Because CVE-2023-48022 was disputed, many development teams (and most static scanning tools) could not detect it. Some developers may not have seen the Ray documentation—and millions of dollars’ worth of compute resources were stolen.  

Entire software libraries may be architected in a way that they are insecure by design, allowing innocent misuse to introduce a security vulnerability. OSS libraries may simplify or automate common tasks in ways that make sense from a developer experience perspective, but lack consideration for potential new security risks. When this happens, using specific features in unexpected ways can pave the way for malicious activity. 

At their core, shadow vulnerabilities are about the consequences of compromising between offering powerful features and ensuring security controls. These vulnerabilities stay hidden, unnoticed, until a developer or a malicious actor accidentally or intentionally triggers them.
In the words of [xkcd](https://xkcd.com/), "Some vulnerabilities are not just bugs in the system; they are the system itself."

The Responsibility Game: The Buck Stops Where?

Who is ultimately responsible for ensuring the security of software applications? Is it the developers? The users? The maintainers of open-source libraries?
The reality is that responsibility is often a gray area. Open-source library creators expect users to adhere to best practices, while project maintainers (bogged down by the non-trivial task of ongoing open-source project management and maintenance) may not prioritize patching underlying issues. This leaves users vulnerable, often unaware of the risks they face.

Even though responsibility may be hard to assign, the consequences overwhelmingly fall on organizations using open-source libraries, rather than the developers or maintainers of those libraries.
But how can organizations see what hasn’t been enumerated or made visible to scanning tools?

Seeing the Shadows and Fighting Back

Is there a way to see when an application is being exploited, even when the attackers use a shadow vulnerability?

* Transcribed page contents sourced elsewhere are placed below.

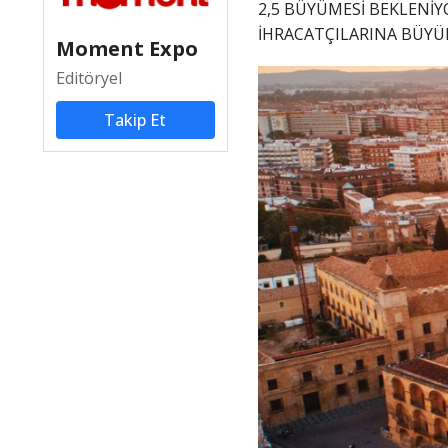
2,5 BÜYÜMESİ BEKLENİY
İHRACATÇILARINA BÜYÜ
Moment Expo
Editöryel
Takip Et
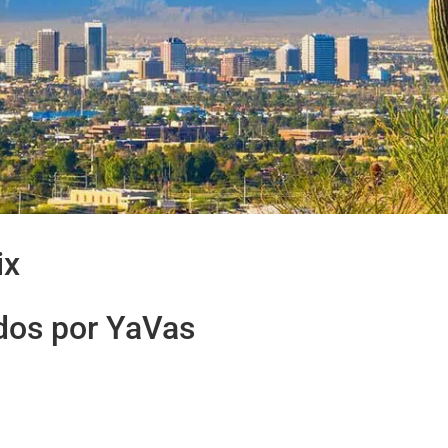
ix
idos por YaVas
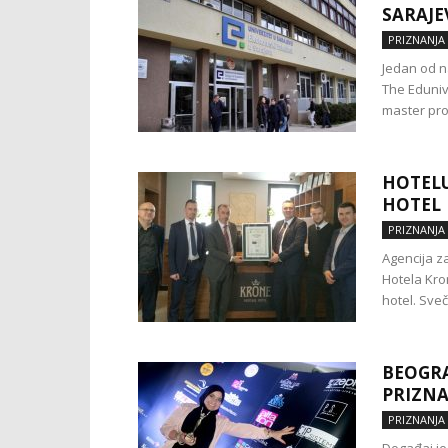
SARAJE
PRIZNANJA
Jedan od na
The Eduniv
master pro
HOTELU
HOTEL
PRIZNANJA
Agencija z
Hotela Kron
hotel. Sveč
BEOGRA
PRIZNA
PRIZNANJA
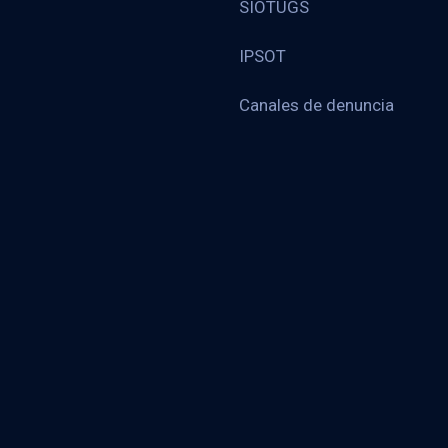
SIOTUGS
IPSOT
Canales de denuncia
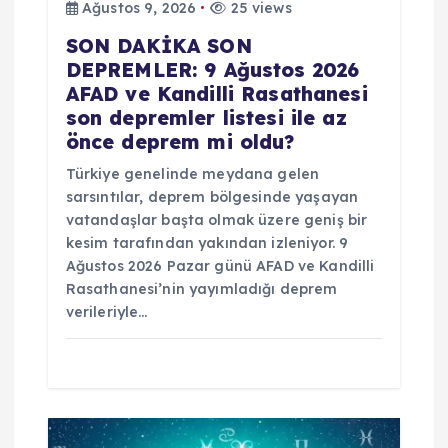
Ağustos 9, 2026
25 views
SON DAKİKA SON
DEPREMLER: 9 Ağustos 2026
AFAD ve Kandilli Rasathanesi
son depremler listesi ile az
önce deprem mi oldu?
Türkiye genelinde meydana gelen
sarsıntılar, deprem bölgesinde yaşayan
vatandaşlar başta olmak üzere geniş bir
kesim tarafından yakından izleniyor. 9
Ağustos 2026 Pazar günü AFAD ve Kandilli
Rasathanesi’nin yayımladığı deprem
verileriyle…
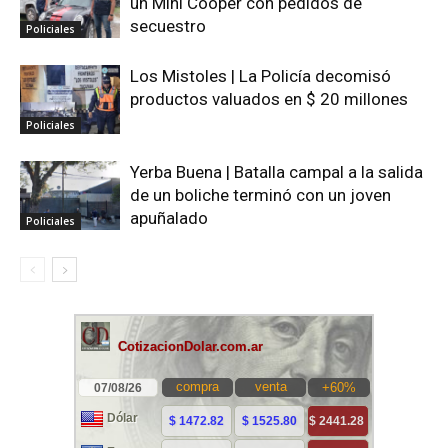
un Mini Cooper con pedidos de
secuestro
Policiales
Los Mistoles | La Policía decomisó
productos valuados en $ 20 millones
Policiales
Yerba Buena | Batalla campal a la salida
de un boliche terminó con un joven
apuñalado
Policiales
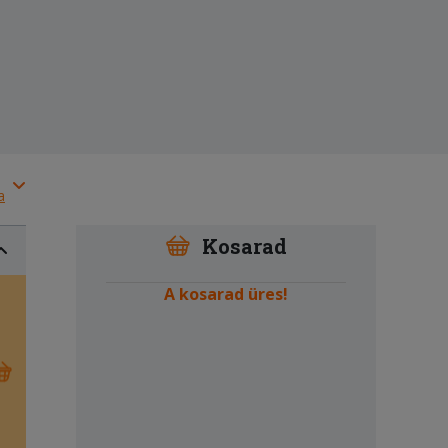
a
Kosarad
A kosarad üres!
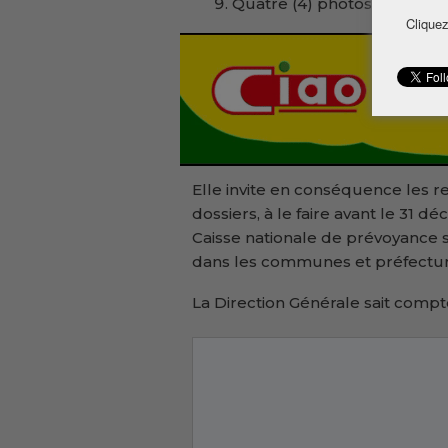
Quatre (4) photos d’Identité
Cliquez
Elle invite en conséquence les re
dossiers, à le faire avant le 31 
Caisse nationale de prévoyance s
dans les communes et préfectu
La Direction Générale sait compt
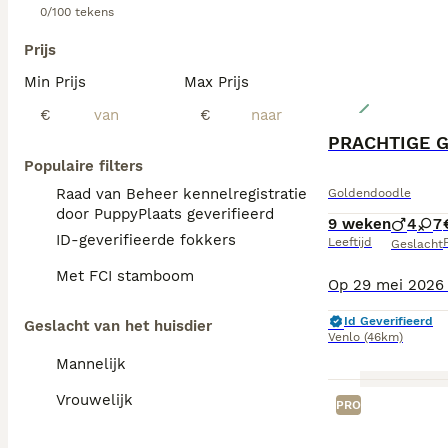
0/100 tekens
Prijs
Min Prijs
Max Prijs
€
€
PRACHTIGE 
Populaire filters
Raad van Beheer kennelregistratie
Goldendoodle
door PuppyPlaats geverifieerd
9 weken
4
7
ID-geverifieerde fokkers
Leeftijd
P
Geslacht
Met FCI stamboom
Id Geverifieerd
Geslacht van het huisdier
Venlo
(46km)
Mannelijk
Vrouwelijk
PRO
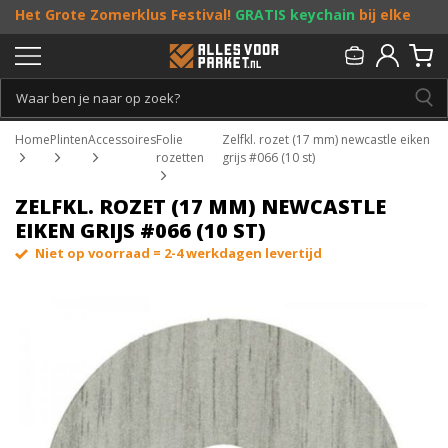
Het Grote Zomerklus Festival!
GRATIS keychain
bij elke
bestelling vanaf €25, en
toffe acties
! Doe je mee?
Persoonlijk & gratis advies:
013 - 207 00 01
Home
Plinten
Accessoires
Folie
Zelfkl. rozet (17 mm) newcastle eiken
rozetten
grijs #066 (10 st)
ZELFKL. ROZET (17 MM) NEWCASTLE
EIKEN GRIJS #066 (10 ST)
Niet op voorraad = 2-4 werkdagen levertijd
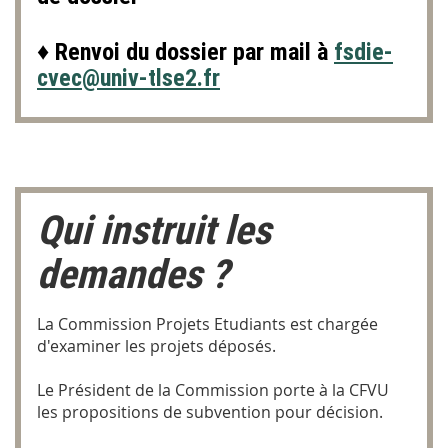
♦ Renvoi du dossier par mail à
fsdie-
cvec@univ-tlse2.fr
Qui instruit les
demandes ?
La Commission Projets Etudiants est chargée
d'examiner les projets déposés.
Le Président de la Commission porte à la CFVU
les propositions de subvention pour décision.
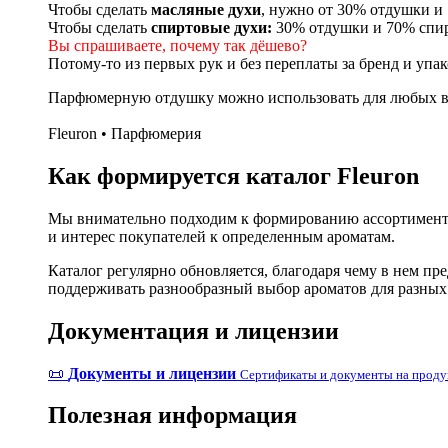
Чтобы сделать
масляные духи
, нужно от 30% отдушки 
Чтобы сделать
спиртовые духи:
30% отдушки и 70% спи
Вы спрашиваете, почему так дёшево?
Потому-то из первых рук и без переплаты за бренд и упак
Парфюмерную отдушку можно использовать для любых ви
Fleuron • Парфюмерия
Как формируется каталог Fleuron
Мы внимательно подходим к формированию ассортимента
и интерес покупателей к определенным ароматам.
Каталог регулярно обновляется, благодаря чему в нем п
поддерживать разнообразный выбор ароматов для разных
Документация и лицензии
📜
Документы и лицензии
Сертификаты и документы на прод
Полезная информация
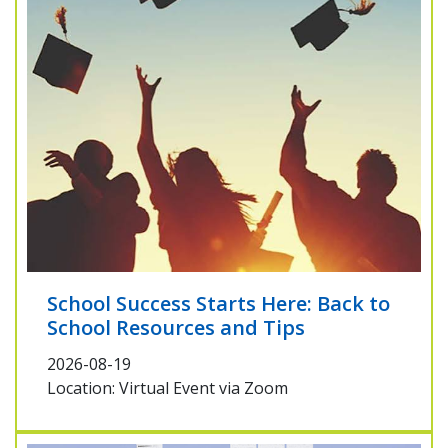
School Success Starts Here: Back to
School Resources and Tips
2026-08-19
Location: Virtual Event via Zoom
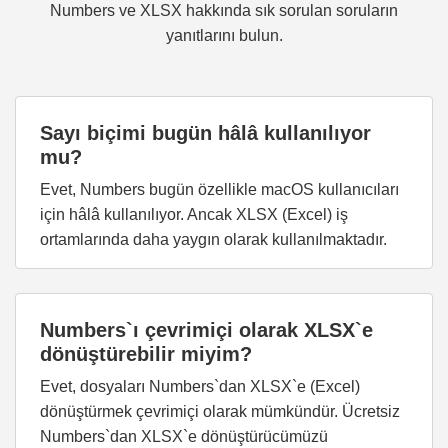
Numbers ve XLSX hakkında sık sorulan soruların
yanıtlarını bulun.
Sayı biçimi bugün hâlâ kullanılıyor
mu?
Evet, Numbers bugün özellikle macOS kullanıcıları
için hâlâ kullanılıyor. Ancak XLSX (Excel) iş
ortamlarında daha yaygın olarak kullanılmaktadır.
Numbers`ı çevrimiçi olarak XLSX`e
dönüştürebilir miyim?
Evet, dosyaları Numbers`dan XLSX`e (Excel)
dönüştürmek çevrimiçi olarak mümkündür. Ücretsiz
Numbers`dan XLSX`e dönüştürücümüzü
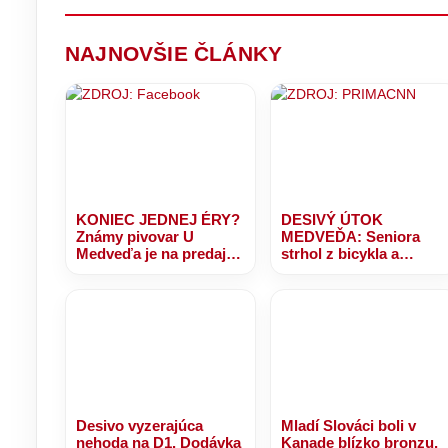
st
NAJNOVŠIE ČLÁNKY
KONIEC JEDNEJ ÉRY?
DESIVÝ ÚTOK
Známy pivovar U
MEDVEĎA: Seniora
Medveďa je na predaj,
strhol z bicykla a
majiteľom ponúkajú
dohrýzol, zranený sa
viac ako milión eur!
doplazil k chatám
Desivo vyzerajúca
Mladí Slováci boli v
nehoda na D1. Dodávka
Kanade blízko bronzu,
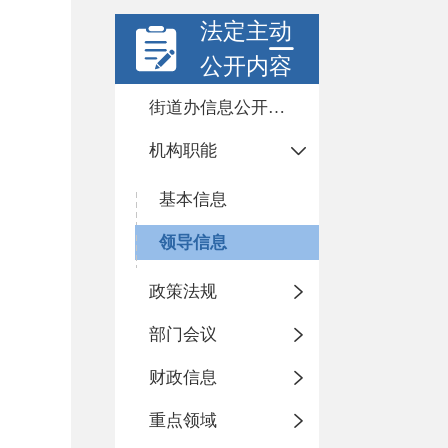
法定主动
公开内容
街道办信息公开年度报告
机构职能
基本信息
领导信息
政策法规
部门会议
财政信息
重点领域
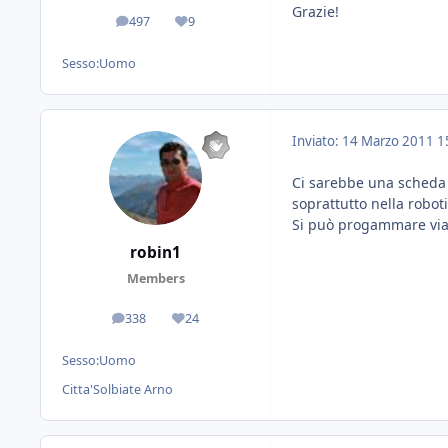
Grazie!
497
9
messaggi
Reputazione
Sesso:
Uomo
Inviato:
14 Marzo 2011
1
Ci sarebbe una scheda 
soprattutto nella robot
Si può progammare via 
robin1
Members
338
24
messaggi
Reputazione
Sesso:
Uomo
Citta'
Solbiate Arno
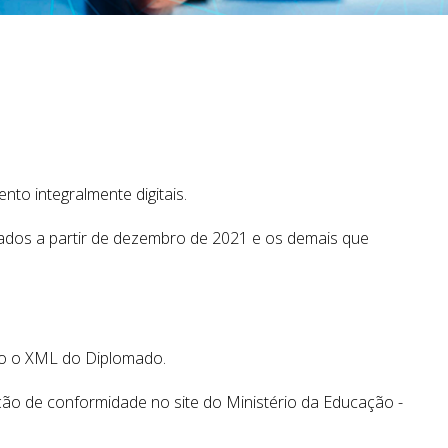
o integralmente digitais.
mados a partir de dezembro de 2021 e os demais que
nto o XML do Diplomado.
ção de conformidade no site do Ministério da Educação -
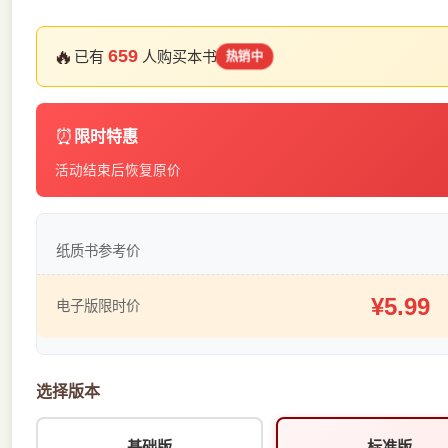
🔥
659
已有
人购买本书
热销中
⏰
限时特惠
活动结束后恢复原价
纸质书参考价
¥5.99
电子版限时价
选择版本
基础版
标准版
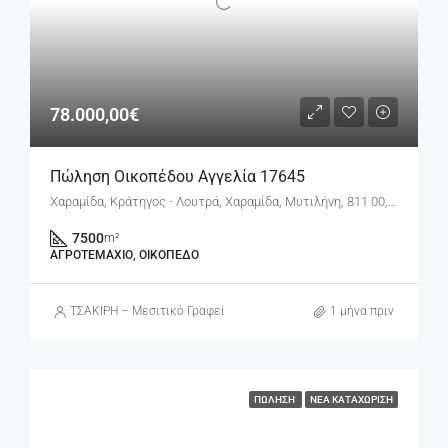
78.000,00€
Πώληση Οικοπέδου Αγγελία 17645
Χαραμίδα, Κράτηγος - Λουτρά, Χαραμίδα, Μυτιλήνη, 811 00, Ελλάδα
7500
m²
ΑΓΡΟΤΕΜΆΧΙΟ, ΟΙΚΌΠΕΔΟ
ΤΣΑΚΙΡΗ – Μεσιτικό Γραφείο
1 μήνα πριν
ΠΏΛΗΣΗ
ΝΈΑ ΚΑΤΑΧΏΡΙΣΗ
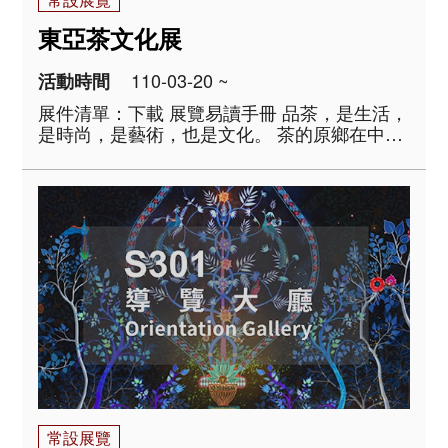
東亞茶文化展
110-03-20 ~
活動時間
展件清單：下載 展覽易讀手冊 品茶，是生活，
是時尚，是藝術，也是文化。 茶的原鄉在中
國，自古發展迄今，已由原初的解渴藥飲、煎
煮點啜，到今日的沖泡慢品。隨著製茶方式的
改變，茶器形式與品茗方法也隨之變化。漢地
飲茶習俗，透過使臣與貿易的傳播，融入蒙藏
人..
常設展覽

At Oligo, we realized that it doesn’t matter to an attacker whether they exploit your organization with a CVE or a shadow vulnerability. So why should it matter to your monitoring tools? We set out to build something different—something that helps organizations uncover the full picture of software vulnerabilities and take action.

Oligo ADR (Application Detection & Response) is the first solution in the world that can detect application attacks in progress. Using deep runtime inspection, Oligo ADR sees the behavior of every dependency in every application you build, buy, or use--and identifies when behavior patterns indicate an attack has begun. 
With Oligo ADR, security teams can detect application compromises in moments, not months, and can detect threats whether or not they have been assigned a CVE. Oligo ADR can detect active exploitation of supply chain compromises and zero-days with a solution that has low technical overhead and deploys in hours.

Our mission at Oligo is to bring every vulnerability out of the shadows and into the light to forge the next generation of application security.
Watch out, attackers: you’re running out of places to hide.